Rabu, 23 Juli 2008

Pengelolaan Hutan Jati oleh Masyarakat

Pengelolaan hutan Indonesia sebenarnya dulu merujuk pada sistem warisan Pemerintah Kolonial. Sistem pengelolaan warisan itu (yang semula dikembangkan untuk hutan jati di Jawa), lebih untuk menghasilkan keuntungan bagi negara dari penjualan hasil kayu. Hal tersebut, pada satu sisi, menjadikan pemerintah memiliki wewenag besar dalam mengatur dan mengendalikan pemanfaatan hutan. Hanya pihak-pihak yang diberikan izin oleh pemerintah boleh memasuki dan memanfaatkan hasil hutan. Biasanya, pihak-pihak tersebut terbatas pada perusahaan swasta atau perusahaan negara.

Pada sisi lain, masyarakat menganggap hutan merupakan kekayaan bersama bangsa ini. Dengan demikian, masyarakat seharusnya dapat ikut memanfaatkan hutan secara langsung. Lebih jauh, masyarakat seharusnya mempunyai hak untuk ikut terlibat dalam pengelolaan hutan. Apalagi, jika mereka memang tinggal di dalam atau sekitar hutan, sehingga kehidupan mereka bersinggungan langsung dengan (bahkan tak terpisahkan dari) keberadaan hutan.

UU No. 41/1999 tentang Kehutanan adalah salah satu upaya untuk memperbaiki sistem lama pengelolaan hutan di Indonesia. Masyarakat dinyatakan mempunyai hak, bahkan kewajiban, yang lebih besar untuk terlibat dalam pengelolaan hutan.

Dengan ketentuan dari UU itu, dan dengan melihat pengalaman sebelumnya, Perhutani memperkenalkan PHBM (Pengelolaan Hutan Berbasis Masyarakat) pada 2002. Di bawah model PHMB, Perhutani akan bekerja sama dengan masyarakat hutan dalam mengelola hutan: sejak merencanakan kegiatan pengelolaan hingga memanfaatkan hasil hutan. Jika ikut memiliki dan mengurus suatu lahan hutan, masyarakat tentu lebih terdorong untuk mengawasi keberlangsungan hidup hutan. Perhutani menyatakan bahwa sejumlah daerah telah ikut serta dalam sistem pengelolaan ini. Contoh penerapan PHBM yang berhasil, menurut Perhutani, dapat dilihat di daerah Blora.

○ ○ ○ ○ ○

Permintaan Tertulis 1:
Menurut teks tentang pengelolaan hutan jati, di daerah mana Perhutani menyebut contoh penerapan PHBM yang berhasil dapat dilihat?

○ ○ ○ ○ ○

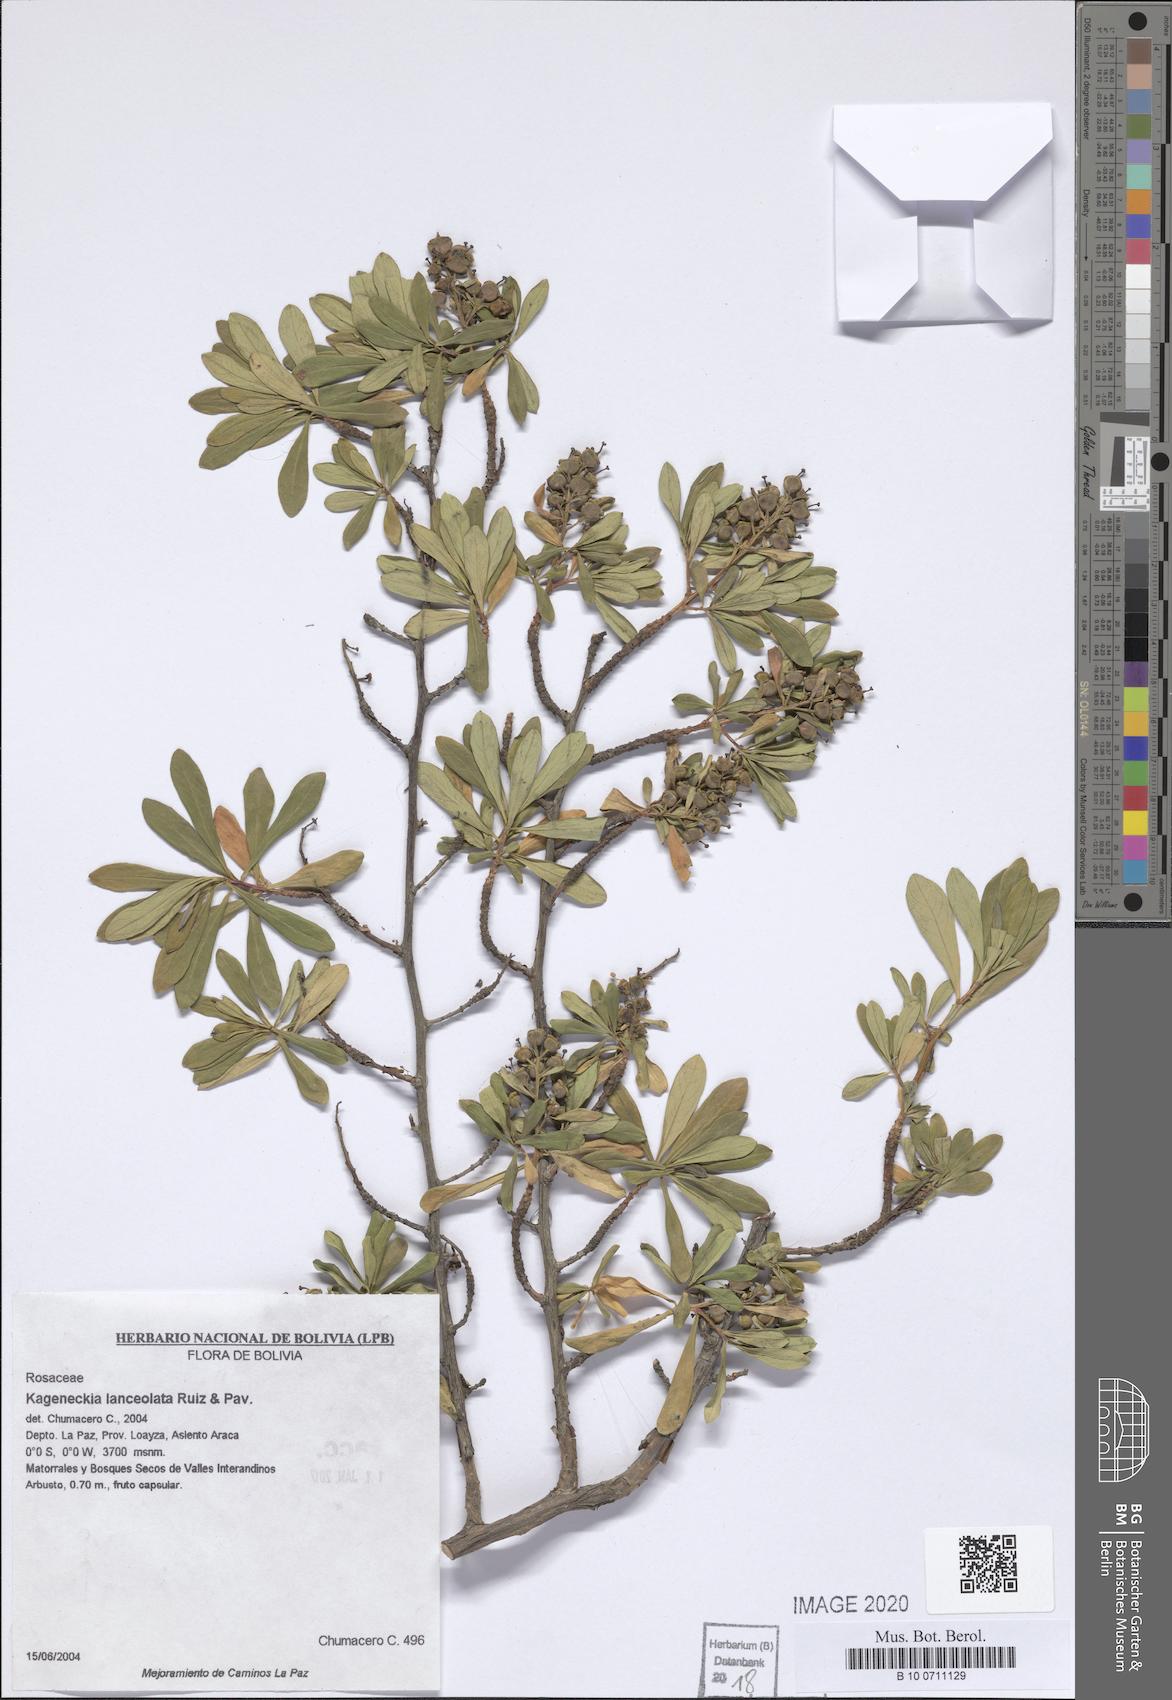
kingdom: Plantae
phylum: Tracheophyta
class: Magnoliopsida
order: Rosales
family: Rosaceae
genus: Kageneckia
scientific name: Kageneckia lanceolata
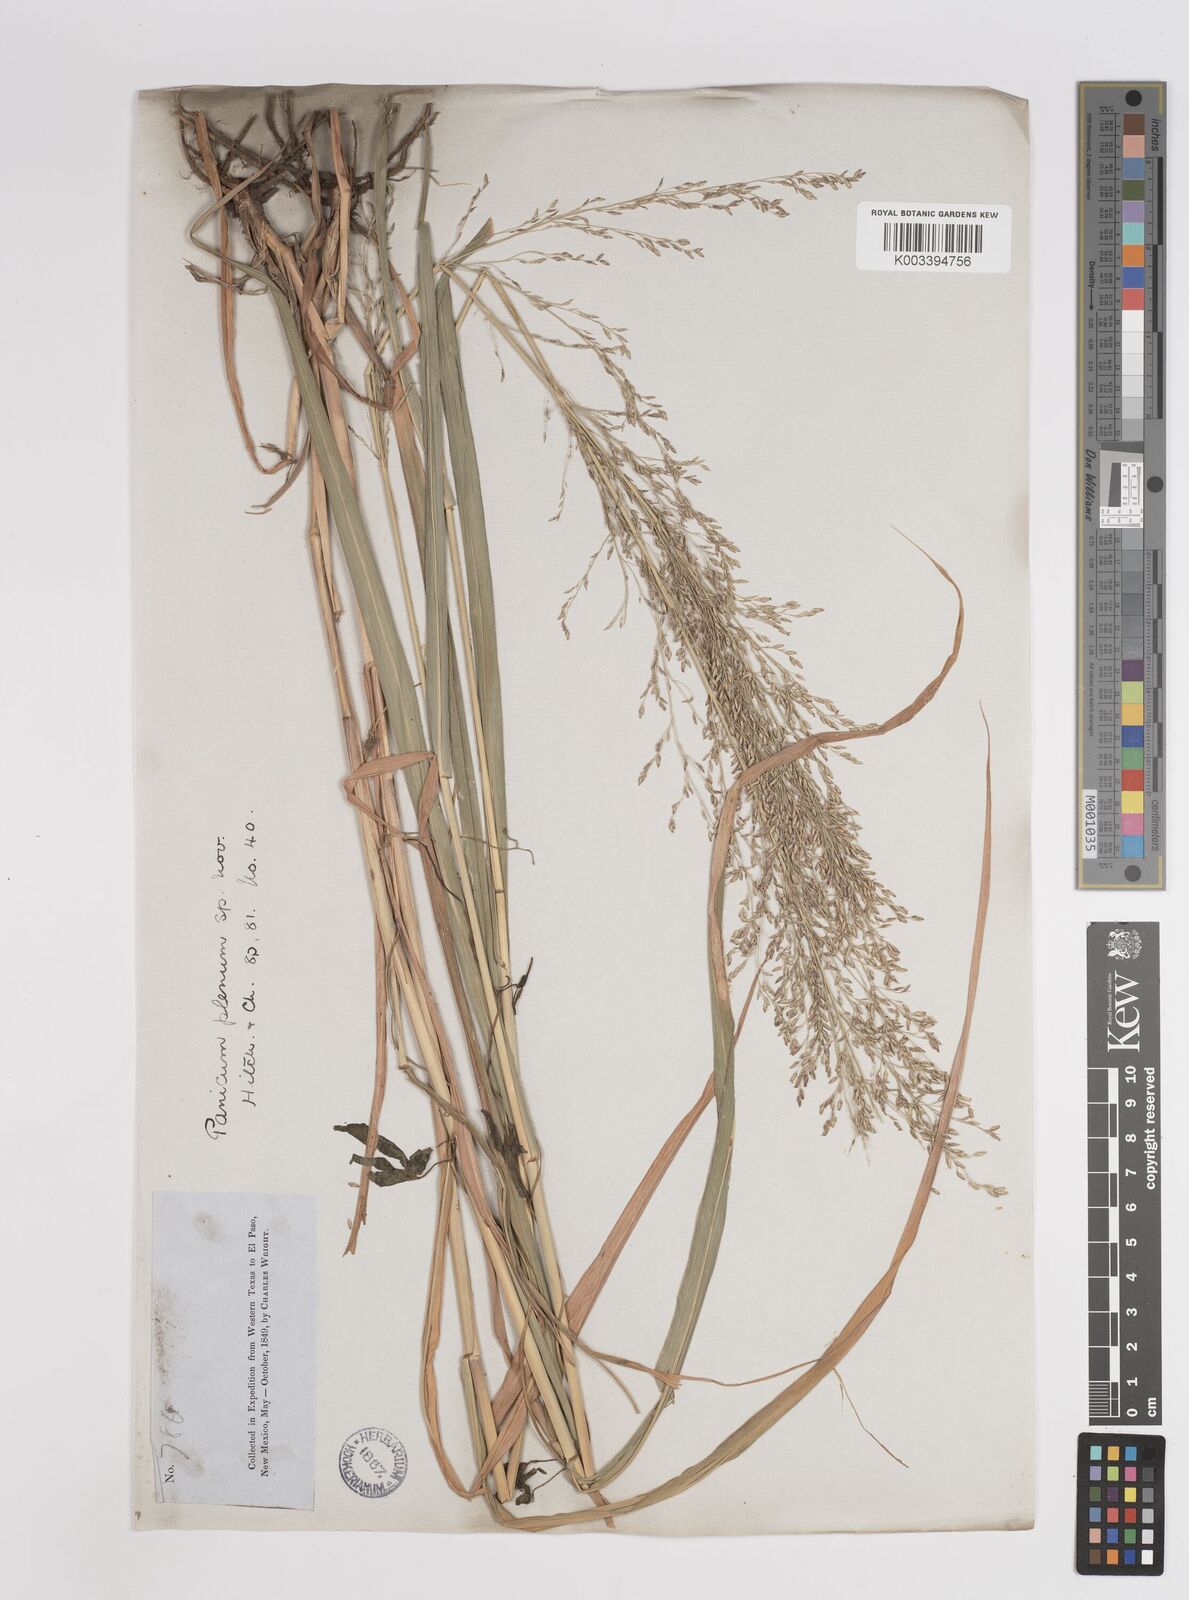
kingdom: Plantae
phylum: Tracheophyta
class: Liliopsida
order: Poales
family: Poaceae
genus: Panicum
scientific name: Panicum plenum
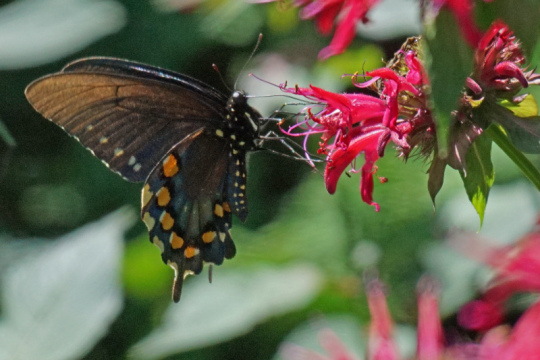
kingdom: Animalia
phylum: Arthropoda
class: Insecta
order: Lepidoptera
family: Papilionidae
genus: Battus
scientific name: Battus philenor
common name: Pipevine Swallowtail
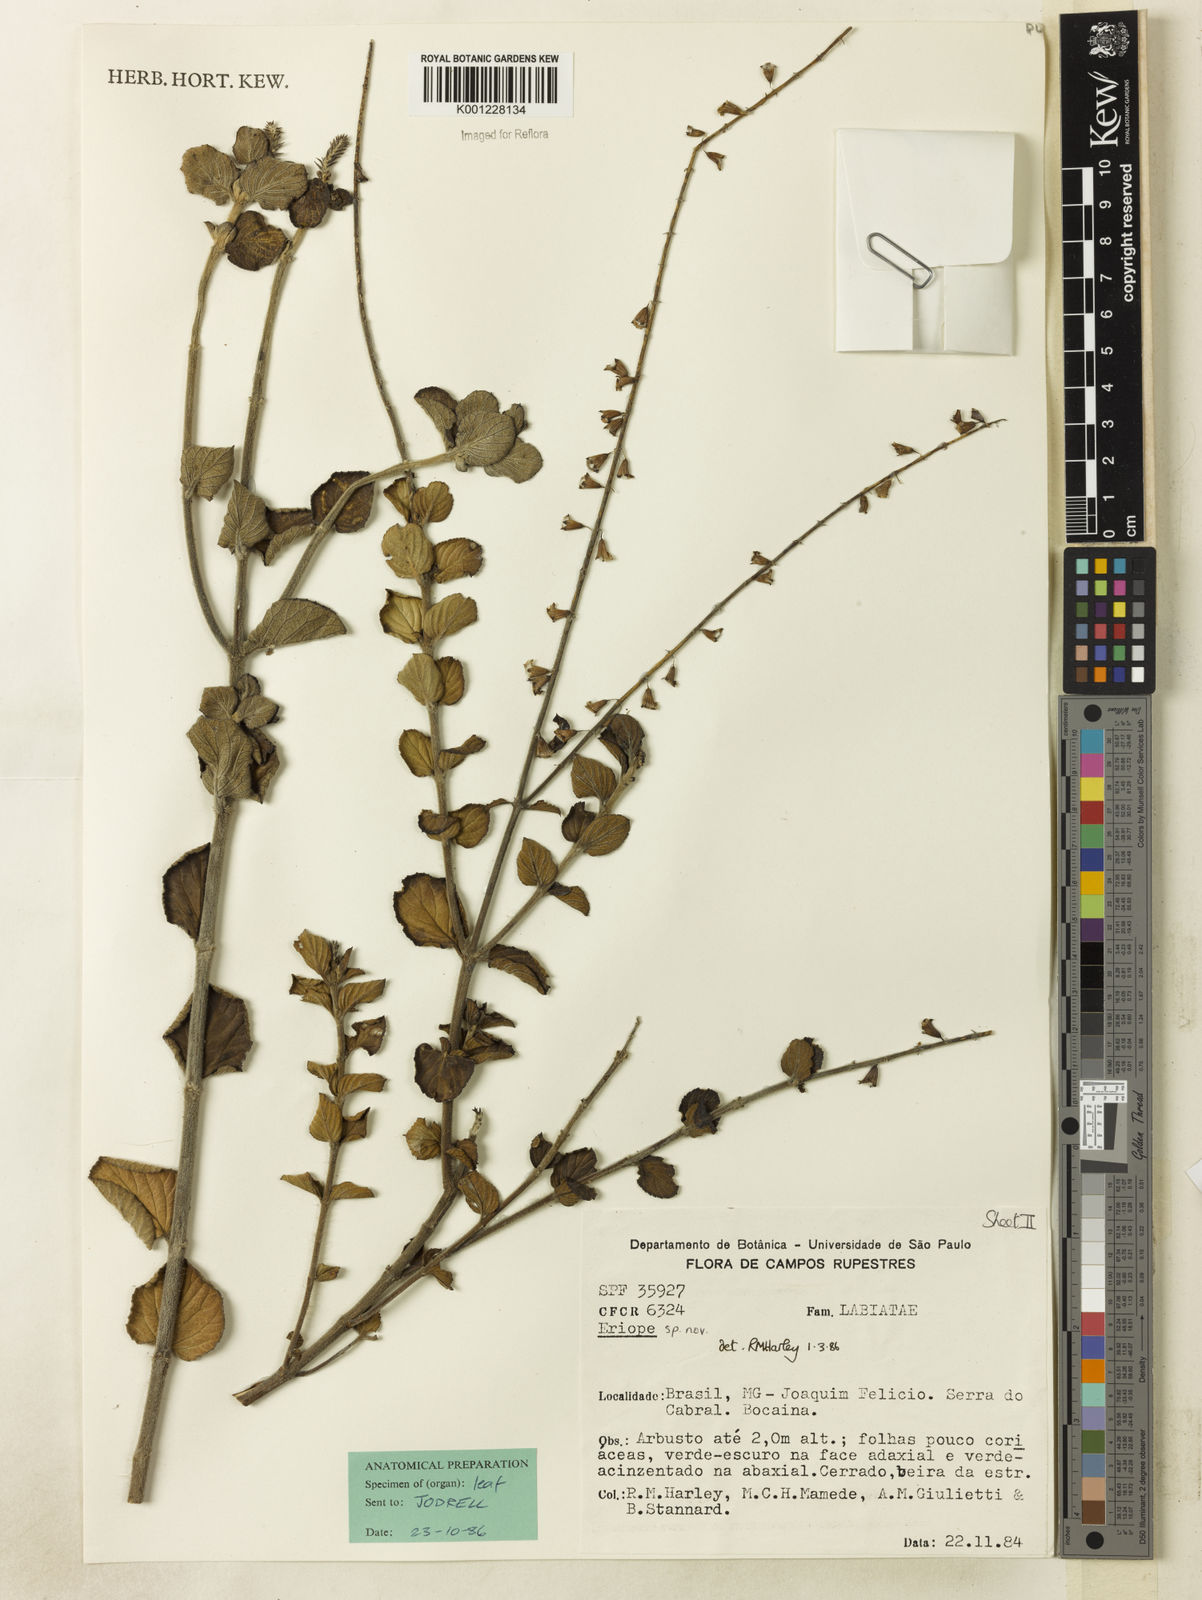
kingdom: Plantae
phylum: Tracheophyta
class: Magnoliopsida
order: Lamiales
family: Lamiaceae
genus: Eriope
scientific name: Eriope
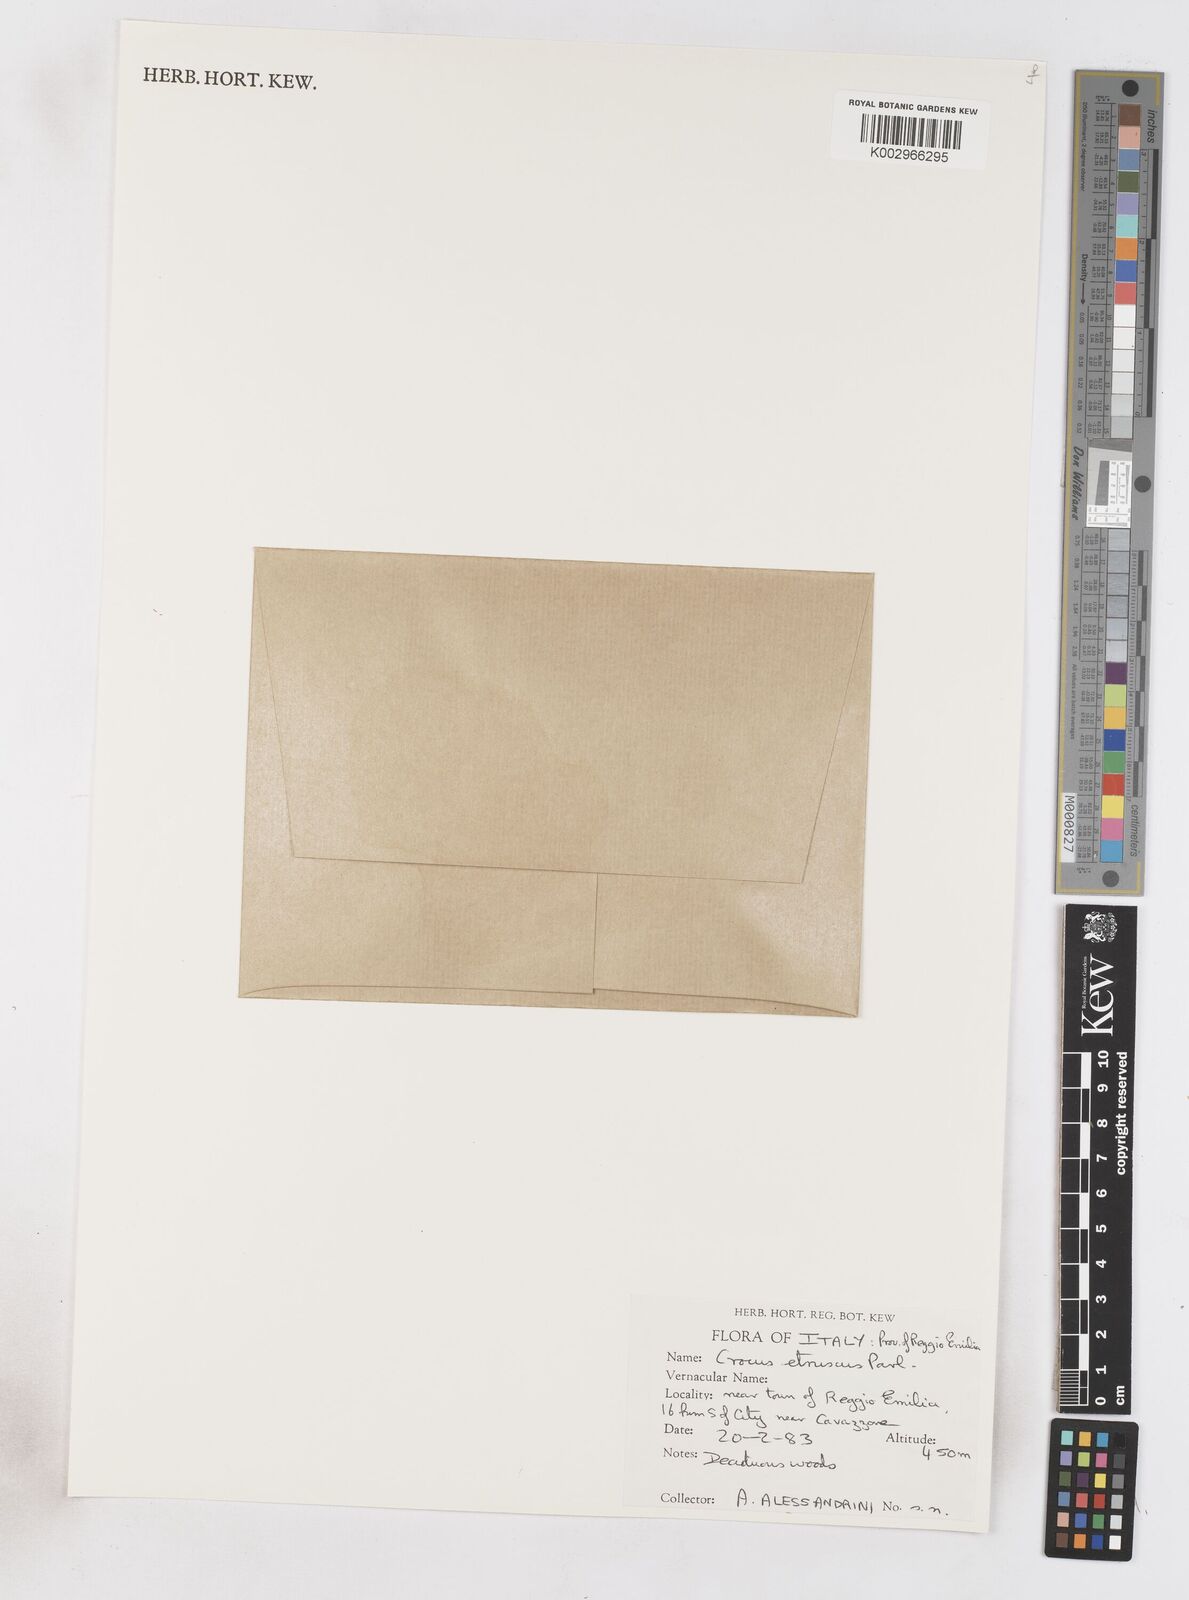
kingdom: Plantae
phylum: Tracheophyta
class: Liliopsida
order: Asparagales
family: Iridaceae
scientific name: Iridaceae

○ ○ ○ ○ ○

Permintaan Tertulis 2:
Cetak ulang tanpa perubahan baris-baris catatan, mulai dari baris yang memuat "scientific name: Panicum plenum" terus hingga baris terakhir catatan, kedua ujungnya ikut. Jangan sertakan gambar dalam jawaban.

Jawaban Tertulis 1:
Di daerah Blora.

Jawaban Tertulis 2:
scientific name: Panicum plenum
kingdom: Animalia
phylum: Arthropoda
class: Insecta
order: Lepidoptera
family: Papilionidae
genus: Battus
scientific name: Battus philenor
common name: Pipevine Swallowtail
kingdom: Plantae
phylum: Tracheophyta
class: Magnoliopsida
order: Lamiales
family: Lamiaceae
genus: Eriope
scientific name: Eriope
kingdom: Plantae
phylum: Tracheophyta
class: Liliopsida
order: Asparagales
family: Iridaceae
scientific name: Iridaceae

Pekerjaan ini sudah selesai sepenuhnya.